▶ [Exercise description]: The expected answer is the data below, retyped exactly.

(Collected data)
------------

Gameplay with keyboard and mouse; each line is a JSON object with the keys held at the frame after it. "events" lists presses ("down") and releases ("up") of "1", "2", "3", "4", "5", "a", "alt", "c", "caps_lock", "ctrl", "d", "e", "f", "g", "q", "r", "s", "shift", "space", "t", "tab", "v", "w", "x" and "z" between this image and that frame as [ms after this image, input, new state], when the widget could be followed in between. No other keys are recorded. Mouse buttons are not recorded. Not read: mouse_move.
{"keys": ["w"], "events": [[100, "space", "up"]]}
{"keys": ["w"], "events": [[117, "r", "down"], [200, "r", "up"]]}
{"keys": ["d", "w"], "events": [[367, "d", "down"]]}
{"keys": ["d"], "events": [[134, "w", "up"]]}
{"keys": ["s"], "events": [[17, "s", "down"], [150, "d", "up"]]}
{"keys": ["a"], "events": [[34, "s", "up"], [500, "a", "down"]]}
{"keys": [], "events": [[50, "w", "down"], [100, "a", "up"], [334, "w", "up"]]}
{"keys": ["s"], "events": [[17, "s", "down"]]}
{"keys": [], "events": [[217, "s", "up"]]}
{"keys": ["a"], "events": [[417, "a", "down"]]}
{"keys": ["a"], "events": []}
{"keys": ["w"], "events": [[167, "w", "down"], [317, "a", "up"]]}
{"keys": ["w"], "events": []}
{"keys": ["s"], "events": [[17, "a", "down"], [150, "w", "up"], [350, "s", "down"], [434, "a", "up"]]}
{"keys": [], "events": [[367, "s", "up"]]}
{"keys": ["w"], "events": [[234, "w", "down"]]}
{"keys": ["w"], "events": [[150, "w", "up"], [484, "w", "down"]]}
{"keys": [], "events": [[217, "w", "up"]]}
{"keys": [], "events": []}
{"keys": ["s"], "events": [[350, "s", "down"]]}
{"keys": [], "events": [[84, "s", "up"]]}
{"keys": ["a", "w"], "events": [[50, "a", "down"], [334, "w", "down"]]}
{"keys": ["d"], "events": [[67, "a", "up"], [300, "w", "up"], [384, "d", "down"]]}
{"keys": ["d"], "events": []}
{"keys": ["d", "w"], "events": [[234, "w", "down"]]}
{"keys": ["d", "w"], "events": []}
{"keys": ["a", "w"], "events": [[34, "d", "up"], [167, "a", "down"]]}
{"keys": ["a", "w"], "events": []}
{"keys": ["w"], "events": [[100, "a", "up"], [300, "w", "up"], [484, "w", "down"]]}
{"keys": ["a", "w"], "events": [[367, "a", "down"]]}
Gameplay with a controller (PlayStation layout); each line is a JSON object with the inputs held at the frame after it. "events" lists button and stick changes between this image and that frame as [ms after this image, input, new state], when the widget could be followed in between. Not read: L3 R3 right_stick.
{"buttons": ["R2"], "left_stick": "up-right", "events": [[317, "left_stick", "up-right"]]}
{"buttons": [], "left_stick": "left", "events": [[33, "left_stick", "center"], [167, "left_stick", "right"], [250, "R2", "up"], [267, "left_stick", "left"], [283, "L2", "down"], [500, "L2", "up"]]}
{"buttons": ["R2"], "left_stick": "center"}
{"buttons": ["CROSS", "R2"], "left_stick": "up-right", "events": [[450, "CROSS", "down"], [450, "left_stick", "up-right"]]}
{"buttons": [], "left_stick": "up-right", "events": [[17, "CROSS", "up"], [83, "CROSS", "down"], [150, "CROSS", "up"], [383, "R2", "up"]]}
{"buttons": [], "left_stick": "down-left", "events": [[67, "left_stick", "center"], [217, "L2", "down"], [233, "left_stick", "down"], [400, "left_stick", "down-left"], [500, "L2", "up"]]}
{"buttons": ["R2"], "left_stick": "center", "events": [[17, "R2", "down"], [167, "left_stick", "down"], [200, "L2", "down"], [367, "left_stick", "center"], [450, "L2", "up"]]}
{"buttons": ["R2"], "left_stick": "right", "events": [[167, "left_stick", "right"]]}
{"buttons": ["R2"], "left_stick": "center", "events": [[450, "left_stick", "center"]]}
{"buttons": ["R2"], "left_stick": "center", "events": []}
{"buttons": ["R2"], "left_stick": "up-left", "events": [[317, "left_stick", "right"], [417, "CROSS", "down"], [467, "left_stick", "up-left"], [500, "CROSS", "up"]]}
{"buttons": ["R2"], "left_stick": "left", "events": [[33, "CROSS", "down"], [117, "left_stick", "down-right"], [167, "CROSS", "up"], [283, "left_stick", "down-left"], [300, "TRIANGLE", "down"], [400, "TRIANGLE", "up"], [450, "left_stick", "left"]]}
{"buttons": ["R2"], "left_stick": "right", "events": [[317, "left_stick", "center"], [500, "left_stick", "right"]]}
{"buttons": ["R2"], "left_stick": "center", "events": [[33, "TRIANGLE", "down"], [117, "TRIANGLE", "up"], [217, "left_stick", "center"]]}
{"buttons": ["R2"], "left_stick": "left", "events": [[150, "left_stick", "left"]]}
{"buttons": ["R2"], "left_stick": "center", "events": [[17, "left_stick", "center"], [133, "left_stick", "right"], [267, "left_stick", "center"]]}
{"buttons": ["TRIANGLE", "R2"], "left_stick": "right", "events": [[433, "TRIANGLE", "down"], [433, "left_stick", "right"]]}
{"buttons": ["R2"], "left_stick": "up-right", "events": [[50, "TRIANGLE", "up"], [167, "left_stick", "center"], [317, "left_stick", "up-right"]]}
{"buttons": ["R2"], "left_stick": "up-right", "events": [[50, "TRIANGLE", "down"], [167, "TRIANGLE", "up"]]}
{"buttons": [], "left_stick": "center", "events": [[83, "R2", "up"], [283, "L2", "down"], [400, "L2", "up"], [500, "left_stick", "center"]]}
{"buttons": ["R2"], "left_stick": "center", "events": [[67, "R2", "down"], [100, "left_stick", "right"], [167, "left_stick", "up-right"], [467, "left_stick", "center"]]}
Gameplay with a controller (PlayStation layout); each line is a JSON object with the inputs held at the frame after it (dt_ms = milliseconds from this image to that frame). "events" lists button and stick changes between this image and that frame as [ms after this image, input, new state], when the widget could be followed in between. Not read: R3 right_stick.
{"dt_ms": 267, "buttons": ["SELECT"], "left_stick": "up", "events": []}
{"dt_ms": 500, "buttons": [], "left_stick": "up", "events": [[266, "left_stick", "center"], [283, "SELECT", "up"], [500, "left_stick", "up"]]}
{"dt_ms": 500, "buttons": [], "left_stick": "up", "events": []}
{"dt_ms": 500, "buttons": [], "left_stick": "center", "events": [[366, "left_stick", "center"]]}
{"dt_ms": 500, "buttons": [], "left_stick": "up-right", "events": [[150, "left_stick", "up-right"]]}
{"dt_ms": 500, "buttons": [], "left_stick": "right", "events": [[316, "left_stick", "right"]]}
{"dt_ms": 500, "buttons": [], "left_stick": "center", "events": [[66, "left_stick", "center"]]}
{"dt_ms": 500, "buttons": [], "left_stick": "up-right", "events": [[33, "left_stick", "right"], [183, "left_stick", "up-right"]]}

------------

▶ [Result for this exercise]:
Gameplay with keyboard and mouse; each line is a JSON object with the keys held at the frame after it. "events" lists presses ("down") and releases ("up") of "1", "2", "3", "4", "5", "a", "alt", "c", "caps_lock", "ctrl", "d", "e", "f", "g", "q", "r", "s", "shift", "space", "t", "tab", "v", "w", "x" and "z" between this image and that frame as [ms after this image, input, new state], when the widget could be followed in between. No other keys are recorded. Mouse buttons are not recorded. Not read: mouse_move.
{"keys": ["w"], "events": [[100, "space", "up"]]}
{"keys": ["w"], "events": [[117, "r", "down"], [200, "r", "up"]]}
{"keys": ["d", "w"], "events": [[367, "d", "down"]]}
{"keys": ["d"], "events": [[134, "w", "up"]]}
{"keys": ["s"], "events": [[17, "s", "down"], [150, "d", "up"]]}
{"keys": ["a"], "events": [[34, "s", "up"], [500, "a", "down"]]}
{"keys": [], "events": [[50, "w", "down"], [100, "a", "up"], [334, "w", "up"]]}
{"keys": ["s"], "events": [[17, "s", "down"]]}
{"keys": [], "events": [[217, "s", "up"]]}
{"keys": ["a"], "events": [[417, "a", "down"]]}
{"keys": ["a"], "events": []}
{"keys": ["w"], "events": [[167, "w", "down"], [317, "a", "up"]]}
{"keys": ["w"], "events": []}
{"keys": ["s"], "events": [[17, "a", "down"], [150, "w", "up"], [350, "s", "down"], [434, "a", "up"]]}
{"keys": [], "events": [[367, "s", "up"]]}
{"keys": ["w"], "events": [[234, "w", "down"]]}
{"keys": ["w"], "events": [[150, "w", "up"], [484, "w", "down"]]}
{"keys": [], "events": [[217, "w", "up"]]}
{"keys": [], "events": []}
{"keys": ["s"], "events": [[350, "s", "down"]]}
{"keys": [], "events": [[84, "s", "up"]]}
{"keys": ["a", "w"], "events": [[50, "a", "down"], [334, "w", "down"]]}
{"keys": ["d"], "events": [[67, "a", "up"], [300, "w", "up"], [384, "d", "down"]]}
{"keys": ["d"], "events": []}
{"keys": ["d", "w"], "events": [[234, "w", "down"]]}
{"keys": ["d", "w"], "events": []}
{"keys": ["a", "w"], "events": [[34, "d", "up"], [167, "a", "down"]]}
{"keys": ["a", "w"], "events": []}
{"keys": ["w"], "events": [[100, "a", "up"], [300, "w", "up"], [484, "w", "down"]]}
{"keys": ["a", "w"], "events": [[367, "a", "down"]]}
Gameplay with a controller (PlayStation layout); each line is a JSON object with the inputs held at the frame after it. "events" lists button and stick changes between this image and that frame as [ms after this image, input, new state], when the widget could be followed in between. Not read: L3 R3 right_stick.
{"buttons": ["R2"], "left_stick": "up-right", "events": [[317, "left_stick", "up-right"]]}
{"buttons": [], "left_stick": "left", "events": [[33, "left_stick", "center"], [167, "left_stick", "right"], [250, "R2", "up"], [267, "left_stick", "left"], [283, "L2", "down"], [500, "L2", "up"]]}
{"buttons": ["R2"], "left_stick": "center"}
{"buttons": ["CROSS", "R2"], "left_stick": "up-right", "events": [[450, "CROSS", "down"], [450, "left_stick", "up-right"]]}
{"buttons": [], "left_stick": "up-right", "events": [[17, "CROSS", "up"], [83, "CROSS", "down"], [150, "CROSS", "up"], [383, "R2", "up"]]}
{"buttons": [], "left_stick": "down-left", "events": [[67, "left_stick", "center"], [217, "L2", "down"], [233, "left_stick", "down"], [400, "left_stick", "down-left"], [500, "L2", "up"]]}
{"buttons": ["R2"], "left_stick": "center", "events": [[17, "R2", "down"], [167, "left_stick", "down"], [200, "L2", "down"], [367, "left_stick", "center"], [450, "L2", "up"]]}
{"buttons": ["R2"], "left_stick": "right", "events": [[167, "left_stick", "right"]]}
{"buttons": ["R2"], "left_stick": "center", "events": [[450, "left_stick", "center"]]}
{"buttons": ["R2"], "left_stick": "center", "events": []}
{"buttons": ["R2"], "left_stick": "up-left", "events": [[317, "left_stick", "right"], [417, "CROSS", "down"], [467, "left_stick", "up-left"], [500, "CROSS", "up"]]}
{"buttons": ["R2"], "left_stick": "left", "events": [[33, "CROSS", "down"], [117, "left_stick", "down-right"], [167, "CROSS", "up"], [283, "left_stick", "down-left"], [300, "TRIANGLE", "down"], [400, "TRIANGLE", "up"], [450, "left_stick", "left"]]}
{"buttons": ["R2"], "left_stick": "right", "events": [[317, "left_stick", "center"], [500, "left_stick", "right"]]}
{"buttons": ["R2"], "left_stick": "center", "events": [[33, "TRIANGLE", "down"], [117, "TRIANGLE", "up"], [217, "left_stick", "center"]]}
{"buttons": ["R2"], "left_stick": "left", "events": [[150, "left_stick", "left"]]}
{"buttons": ["R2"], "left_stick": "center", "events": [[17, "left_stick", "center"], [133, "left_stick", "right"], [267, "left_stick", "center"]]}
{"buttons": ["TRIANGLE", "R2"], "left_stick": "right", "events": [[433, "TRIANGLE", "down"], [433, "left_stick", "right"]]}
{"buttons": ["R2"], "left_stick": "up-right", "events": [[50, "TRIANGLE", "up"], [167, "left_stick", "center"], [317, "left_stick", "up-right"]]}
{"buttons": ["R2"], "left_stick": "up-right", "events": [[50, "TRIANGLE", "down"], [167, "TRIANGLE", "up"]]}
{"buttons": [], "left_stick": "center", "events": [[83, "R2", "up"], [283, "L2", "down"], [400, "L2", "up"], [500, "left_stick", "center"]]}
{"buttons": ["R2"], "left_stick": "center", "events": [[67, "R2", "down"], [100, "left_stick", "right"], [167, "left_stick", "up-right"], [467, "left_stick", "center"]]}
Gameplay with a controller (PlayStation layout); each line is a JSON object with the inputs held at the frame after it (dt_ms = milliseconds from this image to that frame). "events" lists button and stick changes between this image and that frame as [ms after this image, input, new state], when the widget could be followed in between. Not read: R3 right_stick.
{"dt_ms": 267, "buttons": ["SELECT"], "left_stick": "up", "events": []}
{"dt_ms": 500, "buttons": [], "left_stick": "up", "events": [[266, "left_stick", "center"], [283, "SELECT", "up"], [500, "left_stick", "up"]]}
{"dt_ms": 500, "buttons": [], "left_stick": "up", "events": []}
{"dt_ms": 500, "buttons": [], "left_stick": "center", "events": [[366, "left_stick", "center"]]}
{"dt_ms": 500, "buttons": [], "left_stick": "up-right", "events": [[150, "left_stick", "up-right"]]}
{"dt_ms": 500, "buttons": [], "left_stick": "right", "events": [[316, "left_stick", "right"]]}
{"dt_ms": 500, "buttons": [], "left_stick": "center", "events": [[66, "left_stick", "center"]]}
{"dt_ms": 500, "buttons": [], "left_stick": "up-right", "events": [[33, "left_stick", "right"], [183, "left_stick", "up-right"]]}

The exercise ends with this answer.